A volte pensiamo che certi temi siano talmente lontani dai nostri interessi che non ci lasciamo nemmeno tentare dalla curiosità. Oppure che siano talmente specialistici da coinvolgere solo un manipolo di studiosi fanatici.
Io sono decisamente una di queste persone prevenute. Almeno finché, come mi è successo stamattina, gli steccati dei miei personali interessi vengono buttati giù da qualcuno che ha una sua passione così grande da tirarci dentro anche me, almeno per un po’.
Oggi ho affrontato il traffico prenatalizio romano, peggiorato dalla pioggia battente, per andare alla presentazione di un calendario che la mia azienda ha realizzato per il Ministero delle Politiche Agricole, nostro storico cliente.

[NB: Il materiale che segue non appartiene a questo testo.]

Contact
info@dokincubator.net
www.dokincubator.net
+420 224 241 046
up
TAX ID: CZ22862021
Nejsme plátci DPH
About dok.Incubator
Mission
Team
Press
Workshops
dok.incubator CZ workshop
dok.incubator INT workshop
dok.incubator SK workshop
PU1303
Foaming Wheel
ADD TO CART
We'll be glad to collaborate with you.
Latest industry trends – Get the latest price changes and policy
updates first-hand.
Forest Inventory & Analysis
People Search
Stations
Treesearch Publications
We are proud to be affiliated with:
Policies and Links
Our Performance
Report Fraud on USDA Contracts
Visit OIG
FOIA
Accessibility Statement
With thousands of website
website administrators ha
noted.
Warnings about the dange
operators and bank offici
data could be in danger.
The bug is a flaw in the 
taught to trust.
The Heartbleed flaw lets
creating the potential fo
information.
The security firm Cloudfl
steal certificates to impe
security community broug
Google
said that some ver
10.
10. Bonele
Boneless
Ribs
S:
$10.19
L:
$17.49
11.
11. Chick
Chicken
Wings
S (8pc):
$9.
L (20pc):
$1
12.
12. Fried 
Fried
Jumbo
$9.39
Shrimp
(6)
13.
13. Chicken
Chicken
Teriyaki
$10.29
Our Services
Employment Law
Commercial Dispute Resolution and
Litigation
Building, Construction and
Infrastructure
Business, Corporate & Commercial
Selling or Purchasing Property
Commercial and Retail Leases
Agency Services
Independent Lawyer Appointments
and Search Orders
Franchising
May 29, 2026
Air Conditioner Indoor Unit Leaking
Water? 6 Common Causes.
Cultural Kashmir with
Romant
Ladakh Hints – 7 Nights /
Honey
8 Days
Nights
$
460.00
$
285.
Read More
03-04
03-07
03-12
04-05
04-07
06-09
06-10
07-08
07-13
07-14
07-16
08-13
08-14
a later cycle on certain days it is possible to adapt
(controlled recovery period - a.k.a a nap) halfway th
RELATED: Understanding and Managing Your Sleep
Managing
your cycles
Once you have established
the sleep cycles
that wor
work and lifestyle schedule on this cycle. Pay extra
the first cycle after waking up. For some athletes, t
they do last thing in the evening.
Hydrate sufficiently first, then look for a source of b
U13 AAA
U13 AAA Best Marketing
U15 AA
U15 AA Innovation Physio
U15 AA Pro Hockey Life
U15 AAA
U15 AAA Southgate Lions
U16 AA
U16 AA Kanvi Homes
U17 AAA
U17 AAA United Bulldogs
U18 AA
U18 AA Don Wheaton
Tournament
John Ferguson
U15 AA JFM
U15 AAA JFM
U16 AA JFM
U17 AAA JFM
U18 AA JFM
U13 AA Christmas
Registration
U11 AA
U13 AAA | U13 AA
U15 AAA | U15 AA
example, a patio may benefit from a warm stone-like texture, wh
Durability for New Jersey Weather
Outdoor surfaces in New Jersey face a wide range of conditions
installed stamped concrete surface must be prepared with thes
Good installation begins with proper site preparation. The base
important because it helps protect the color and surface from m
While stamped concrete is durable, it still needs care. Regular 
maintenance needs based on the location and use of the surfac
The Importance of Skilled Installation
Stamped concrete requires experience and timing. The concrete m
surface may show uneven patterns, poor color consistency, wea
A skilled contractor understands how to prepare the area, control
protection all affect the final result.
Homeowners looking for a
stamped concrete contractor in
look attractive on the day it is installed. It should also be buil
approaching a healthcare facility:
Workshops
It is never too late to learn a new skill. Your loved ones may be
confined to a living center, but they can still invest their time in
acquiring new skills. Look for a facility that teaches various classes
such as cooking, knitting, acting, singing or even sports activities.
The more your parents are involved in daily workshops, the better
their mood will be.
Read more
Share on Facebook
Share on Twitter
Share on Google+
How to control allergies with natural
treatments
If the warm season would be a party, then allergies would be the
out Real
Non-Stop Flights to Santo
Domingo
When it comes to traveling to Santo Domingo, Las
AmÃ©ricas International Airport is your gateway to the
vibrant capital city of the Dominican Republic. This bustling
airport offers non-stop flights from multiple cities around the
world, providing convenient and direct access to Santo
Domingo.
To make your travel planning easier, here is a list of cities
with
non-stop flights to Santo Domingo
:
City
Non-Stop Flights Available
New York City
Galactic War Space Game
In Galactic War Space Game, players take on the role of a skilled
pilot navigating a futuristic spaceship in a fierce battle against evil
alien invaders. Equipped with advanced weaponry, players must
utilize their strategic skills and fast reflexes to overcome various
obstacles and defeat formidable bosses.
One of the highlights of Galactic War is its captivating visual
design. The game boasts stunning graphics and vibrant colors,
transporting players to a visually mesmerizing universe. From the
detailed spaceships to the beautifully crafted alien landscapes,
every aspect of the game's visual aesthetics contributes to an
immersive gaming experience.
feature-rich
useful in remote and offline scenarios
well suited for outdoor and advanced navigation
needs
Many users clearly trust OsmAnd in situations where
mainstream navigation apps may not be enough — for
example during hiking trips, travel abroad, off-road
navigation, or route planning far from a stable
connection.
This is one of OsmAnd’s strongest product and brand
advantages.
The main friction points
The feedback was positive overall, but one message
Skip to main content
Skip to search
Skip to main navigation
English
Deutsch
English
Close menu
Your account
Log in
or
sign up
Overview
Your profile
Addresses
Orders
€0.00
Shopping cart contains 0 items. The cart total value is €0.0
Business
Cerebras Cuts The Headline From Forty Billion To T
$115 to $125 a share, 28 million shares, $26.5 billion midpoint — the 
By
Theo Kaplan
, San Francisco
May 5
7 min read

È un piccolo evento che si ripete da anni, soprattutto perché il mio collega che se ne occupa è un bibliofilo raffinato e non svela mai in anticipo il contenuto del calendario. Ci tiene all’oscuro del progetto, sappiamo solo che avrà a che fare con agricoltura, fiori e piante.
Il rituale quest’anno si è arricchito e si è svolto in un posto a sorpresa: la biblioteca ottocentesca del Ministero, che ci ha accolto con suo odore intenso e un po’ dimenticato di legno, cera e carta. Scaffali altissimi, schedari con centinaia di cassettini, etichette di ceramica bianca. In mezzo, grandi tavoli da consultazione. Sopra, i calendarietti da tavolo, un particolare di pianta, fiore o giardino tratto dagli affreschi di Pompei per ogni mese.
Gli affreschi in gran parte li conoscevo, ma non immaginavo che da quei quadratini di foglie, rose e uccellini si potesse partire per un viaggio dentro una disciplina sconosciuta: l’archeologia vegetale.
A condurci, con tanto di diapositive, è stata una appassionata signora che per l’appunto studia non i resti di statue ed edifici, ma i tronchi, le colture, le piante e i profumi seppelliti, insieme alle persone e alle case, dalla colata di lava e dalla pioggia di cenere nell’antica Pompei.
Gli archeologi vegetali fanno i calchi dei tronchi, studiano e identificano le piante dagli affreschi superstiti o dai lavori di oreficeria, tracciano le direzioni delle colture, restaurano i giardini piantando le piante che vi si trovavano in origine, scoprono che nelle campagne intorno a Napoli i sistemi agricoli e le specialità del luogo non sono cambiati poi molto in duemila anni.
Le cose e le tracce parlano, quando sono osservate e studiate con passione. Il “giardino del profumiere” conteneva tutto quello che serviva per confezionare unguenti e balsami odorosi: l’olivo, il mirto e la rosa; i vasi a testa in giù lasciati a scolare rivelano che l’eruzione ha sorpreso i pompeiani alla vigilia della vendemmia; un tipo particolare di rosa, che si pensava arrivata in Europa intorno al 1100, fa già capolino tra gli oleandri.
E mentre ci apprestavamo a lasciare a malincuore il giardino dipinto, l’archeologa vegetale ci invitava a Pompei per ammirare uno dei suoi tesori più preziosi: una rarissima collezione di pigne affumicate.
Con leggerezza hai trascinato il lettore nella magica atmosfera di un luogo e di un momento quasi fuori dal nostro affannato tempo.
Brava, efficace. Come al solito.
Molto meglio quando tratti “non di bilancio consolidato”.
Ma in quel caso il disappunto è per l’oggetto…
P.S. il commento, non adatto alla pubblicazione, è di una tua ammiratrice di sempre che lavora, risiede, soffre e gioisce nel profondo sud.